### Assignment
Below are some records; output exactly the lines from the line with "GANDERKESEE" to the line with "hohen Stellenwert für", both ends kept, and nothing more.

*** Block opens ***

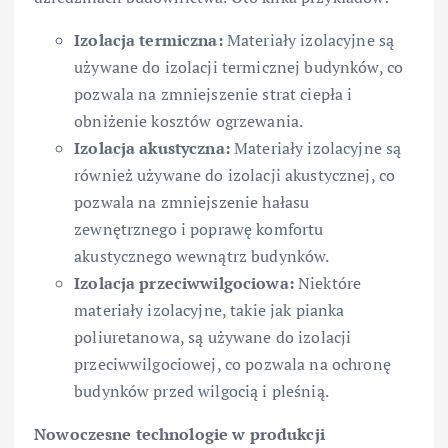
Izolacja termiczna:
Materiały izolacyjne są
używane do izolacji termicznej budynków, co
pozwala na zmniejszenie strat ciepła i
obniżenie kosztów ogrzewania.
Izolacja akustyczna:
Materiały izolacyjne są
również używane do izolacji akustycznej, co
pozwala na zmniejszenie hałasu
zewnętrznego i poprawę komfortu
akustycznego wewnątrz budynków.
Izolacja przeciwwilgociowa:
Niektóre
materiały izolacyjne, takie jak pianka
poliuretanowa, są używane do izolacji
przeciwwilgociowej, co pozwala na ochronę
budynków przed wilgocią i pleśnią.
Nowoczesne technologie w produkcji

*** Block closes ***
*** Block opens ***

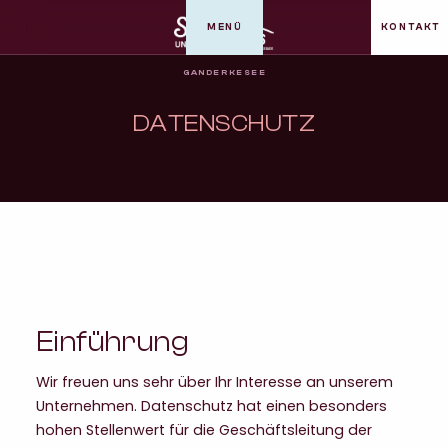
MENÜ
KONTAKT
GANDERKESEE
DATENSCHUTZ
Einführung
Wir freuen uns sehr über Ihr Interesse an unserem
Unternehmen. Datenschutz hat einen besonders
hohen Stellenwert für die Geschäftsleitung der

*** Block closes ***

### Reply
GANDERKESEE
DATENSCHUTZ
Einführung
Wir freuen uns sehr über Ihr Interesse an unserem
Unternehmen. Datenschutz hat einen besonders
hohen Stellenwert für die Geschäftsleitung der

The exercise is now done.